La grossesse peut être assimilée à un scratch stress physiologique pour la femme. Les hormones placentaires et les facteurs de croissance exposent les mères prédisposées aux maladies métaboliques, en majorant la résistance à l'insuline (IR) précédemment ignorée, entraînant un léger dysfonctionnement des cellules bêtapancréatiques, avec un excès de glucose et de lipides circulants liés à l'IR. Quoique cette réorganisation métabolique induite par la grossesse soit destinée à assurer une nutrition adéquate du fœtus et du placenta, chez les mères obèses et atteintes d'un syndrome métabolique, ou chez celles qui développent un diabète gestationnel (DG), cette suralimentation du fœtus expose à un risque pour l'avenir métabolique du sujet, dès l'enfance et jusqu'à l'âge adulte.

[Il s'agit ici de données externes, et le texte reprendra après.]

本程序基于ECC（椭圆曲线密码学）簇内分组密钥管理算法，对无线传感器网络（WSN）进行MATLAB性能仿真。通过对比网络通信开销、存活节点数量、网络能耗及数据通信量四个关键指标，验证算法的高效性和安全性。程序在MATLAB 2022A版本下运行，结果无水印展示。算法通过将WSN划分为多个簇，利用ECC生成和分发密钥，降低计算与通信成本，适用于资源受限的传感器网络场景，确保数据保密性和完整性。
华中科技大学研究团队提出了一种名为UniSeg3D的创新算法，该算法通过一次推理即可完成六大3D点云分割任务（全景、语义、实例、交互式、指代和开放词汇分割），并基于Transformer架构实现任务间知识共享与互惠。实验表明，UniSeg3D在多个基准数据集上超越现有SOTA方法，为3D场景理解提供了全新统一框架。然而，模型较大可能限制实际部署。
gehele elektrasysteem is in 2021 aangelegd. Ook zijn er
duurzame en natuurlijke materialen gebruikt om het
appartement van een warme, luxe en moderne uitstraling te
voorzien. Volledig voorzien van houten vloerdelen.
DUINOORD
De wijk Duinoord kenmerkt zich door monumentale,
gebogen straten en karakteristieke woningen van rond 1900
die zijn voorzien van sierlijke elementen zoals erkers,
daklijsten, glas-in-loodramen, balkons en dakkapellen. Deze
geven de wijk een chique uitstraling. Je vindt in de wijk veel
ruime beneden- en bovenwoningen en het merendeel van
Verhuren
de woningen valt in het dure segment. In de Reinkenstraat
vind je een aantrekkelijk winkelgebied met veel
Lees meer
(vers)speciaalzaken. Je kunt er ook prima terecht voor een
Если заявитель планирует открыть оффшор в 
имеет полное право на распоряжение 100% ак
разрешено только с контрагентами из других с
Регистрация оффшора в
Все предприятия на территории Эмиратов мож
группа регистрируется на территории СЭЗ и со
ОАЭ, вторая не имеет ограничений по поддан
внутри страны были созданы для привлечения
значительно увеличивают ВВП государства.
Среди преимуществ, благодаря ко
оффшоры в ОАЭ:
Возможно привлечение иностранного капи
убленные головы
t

« Tératogenèse induite par les fuels métaboliques »
Il y a près de 40 ans, Norbert Freinkel, le précurseur américain auquel cet article de revue est dédié (1), avait alerté sur les risques de la surexposition aux nutriments intra-utérins pour le développement ultérieur de l'enfant et de l'adulte en devenir, qu'il a qualifié de « tératogenèse induite par les fuels métaboliques ». Cela ne se cantonne pas à l'excès de glucose maternel.
Ce travail de revue tente de disséquer les causes et les mécanismes de l'IR liée à la grossesse et de caractériser l'environnement métabolique intra-utérin conduisant, dans un premier temps, à des modifications de la composition corporelle du nouveau-né, le faisant devenir un « gros bébé ». Mais pas seulement. D'autres conséquences sont bien plus lointaines. Les innovations technologiques, de plus en plus spectaculaires dans des domaines comme la génomique, la protéomique et la métabolomique, offrent des approches novatrices pour explorer les processus métaboliques chez la mère, dans son microbiome, sur la physiologie placentaire et chez le fœtus produit de ces grossesses à risque. Si ces efforts aboutissaient, les chercheurs, les endocrinologues, les obstétriciens et les prestataires de soins pourraient mieux prendre charge des femmes enceintes à risque, en espérant un effet positif à court comme à long terme, pas uniquement pour la santé future de la mère mais aussi pour la génération suivante.
Promotion de cellules-souches adipogènes
Les femmes obèses enceintes ont en effet des niveaux glycémiques, d'insulinémie, de triglycérides (VLDL et chylomicrons) et d'acides gras libres (AGL) plus élevés que ceux mesurés chez des femmes enceintes de poids normal, avec en outre des marqueurs de l'inflammation. Les femmes ayant un DG ont des glycémies et des insulinémies encore plus élevées, tandis que les taux de TG sont équivalents chez les femmes enceintes obèses et celles atteintes de DG. Le passage de quantités élevées de ces métabolites chez le fœtus (glucose, AGL, acides aminés), l'élévation réactionnelle de l'insulinémie, la promotion de cellules-souches à fort risque de développer plus d'adipogenèse, aboutissent à de multiples conséquences pour le nouveau-né.
Les risques sont multiples : macrosomie, stéatose hépatique (Nash) précoce, modifications épigénétiques, perturbations de la fonction des cellules bêta, troubles de la régulation de l'appétit et de divers comportements, dysfonction de la balance énergétique, mitochondriale et du microbiome. Plus tard, dans l'enfance, l'adolescence et à l'âge adulte, ces troubles vont persister et on note un excès de prise alimentaire, une tendance à la prise de poids, plus d'obésité, plus de Nash, de maladies métaboliques et globalement un risque cardiovasculaire plus élevé.
Une épidémie d'obésité
Ces grossesses à haut risque métabolique sont de plus en plus nombreuses, partout dans le monde et pas seulement dans les pays développés (Afrique, Maghreb, Moyen-Orient, Europe de l'Est, Chine, Inde, Asie). Cela ne manquera pas d'aggraver l'épidémie d'obésité et de diabète déjà en forte propagation, puisqu'il engage un avenir santé « programmé » des générations futures. Autant la transmission d'un héritage génétique est dans la nature même des choses. Autant cet héritage métabolique est lourd à porter, et injuste pour ces adultes en devenir. Un immense chantier attend les systèmes de santé. Toutes sortes de mesures préventives devraient être pensées et mises en œuvre rapidement, avec une prise en charge de ces femmes dès le tout début de leur grossesse… et surtout avant.
Professeur émérite, université Grenoble-Alpes
(1) Barbour LA. Metabolic Culprits in Obese Pregnancies and Gestational DiabetesMellitus: Big Babies, Big Twists, Big Picture : The 2018 Norbert Freinkel Award Lecture. Diabetes Care 2019 May;42(5):718-26. doi: 10.2337/dci18-0048.